By searching for DLX3 or DLX7 mutations in 3 members (2 affected and 1 unaffected) of a family with amelogenesis imperfecta, Price et al. (1999) approached the question of whether TDO syndrome and AIHHT are allelic disorders. Sequence analyses of the DLX3 and DLX7 genes suggested that that form of amelogenesis is not due to genetic mutations or polymorphisms in the exons of these genes and that it is an entity distinct from TDO.

Dong et al. (2005) studied a family in which affected members had the characteristic dental phenotype but no hair or bone abnormalities, a condition the authors classified as AIHHT, and they identified a 2-bp deletion in the DLX3 gene (560delCT; 600525.0002).

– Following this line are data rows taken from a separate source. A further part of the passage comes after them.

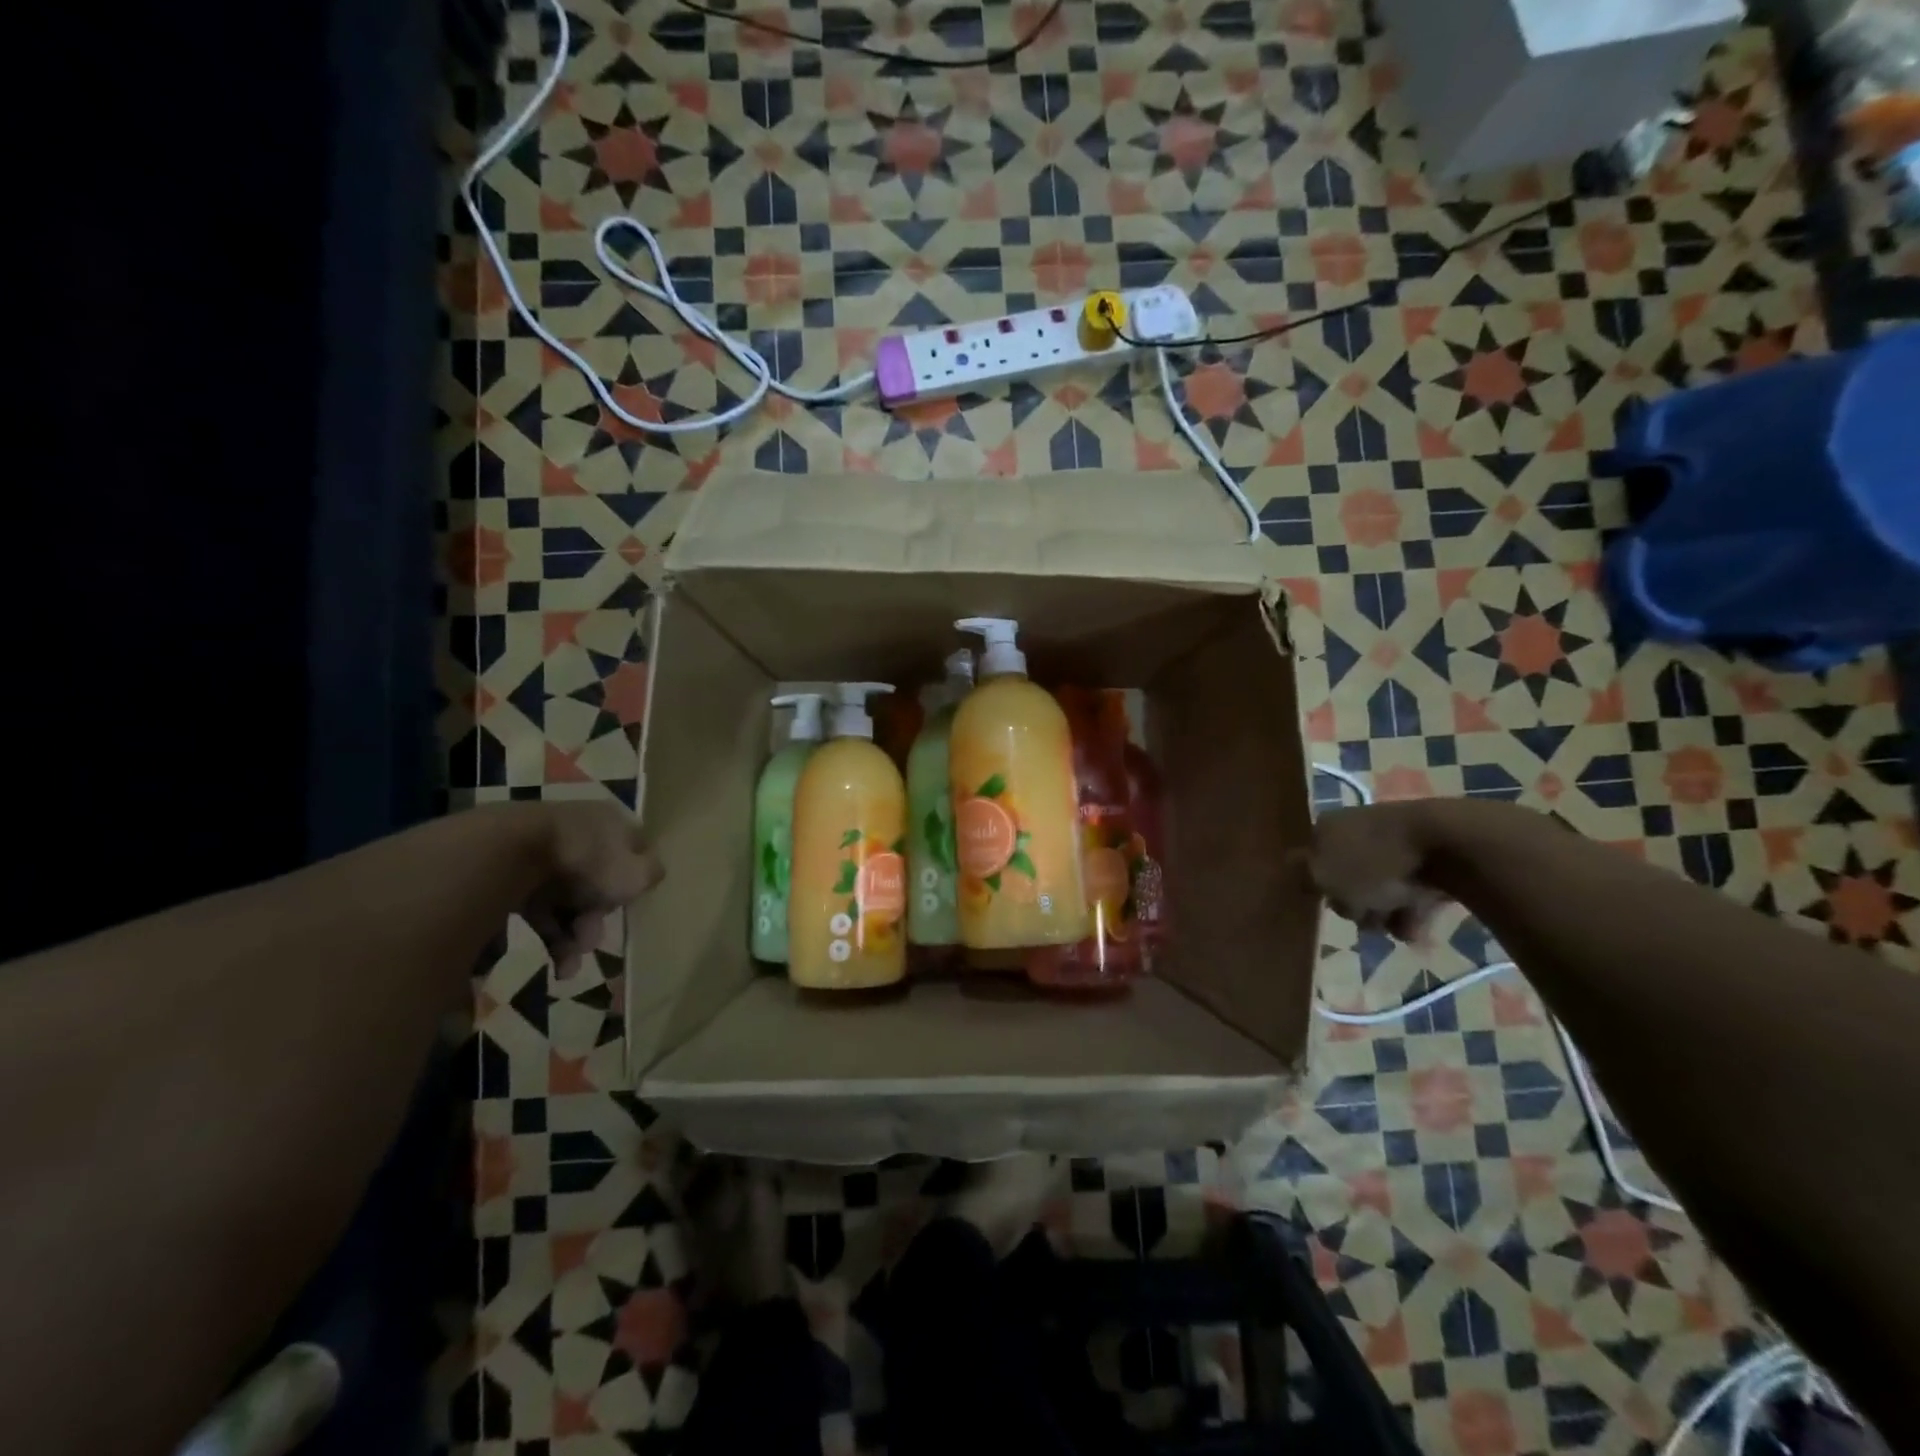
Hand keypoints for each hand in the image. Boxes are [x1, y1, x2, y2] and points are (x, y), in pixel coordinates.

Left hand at [521, 802, 663, 974]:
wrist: (509, 854)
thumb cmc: (587, 861)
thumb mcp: (636, 873)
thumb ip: (652, 875)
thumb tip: (650, 876)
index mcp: (613, 822)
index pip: (633, 852)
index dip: (635, 883)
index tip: (629, 908)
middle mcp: (582, 832)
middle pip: (599, 881)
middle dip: (598, 919)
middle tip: (591, 943)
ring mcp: (545, 852)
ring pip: (569, 900)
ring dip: (574, 936)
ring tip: (569, 964)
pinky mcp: (513, 874)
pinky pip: (540, 909)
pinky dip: (550, 935)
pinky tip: (554, 962)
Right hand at [1307, 801, 1449, 943]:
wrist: (1447, 846)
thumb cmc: (1373, 863)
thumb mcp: (1324, 875)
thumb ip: (1302, 876)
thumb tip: (1286, 866)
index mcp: (1326, 828)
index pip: (1310, 859)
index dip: (1316, 885)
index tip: (1326, 902)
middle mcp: (1356, 832)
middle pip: (1345, 880)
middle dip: (1354, 905)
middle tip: (1363, 914)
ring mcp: (1393, 846)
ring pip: (1379, 891)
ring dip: (1383, 915)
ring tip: (1395, 925)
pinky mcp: (1428, 861)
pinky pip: (1411, 894)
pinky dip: (1412, 914)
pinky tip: (1416, 927)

In 7 affected members of a 3-generation family with an attenuated TDO phenotype, Wright et al. (2008) identified heterozygosity for the 560delCT mutation in the DLX3 gene. The authors stated that all affected individuals in this kindred had coarse unmanageable hair with a diminished shaft diameter similar to that seen in individuals with the 4-bp deletion (600525.0001), and that alterations in tooth size and the severity of taurodontism were less severe and bone changes less marked than those seen in individuals with the 4-bp deletion. Wright et al. (2008) concluded that this mutation causes TDO with an attenuated phenotype, not AIHHT, as previously reported.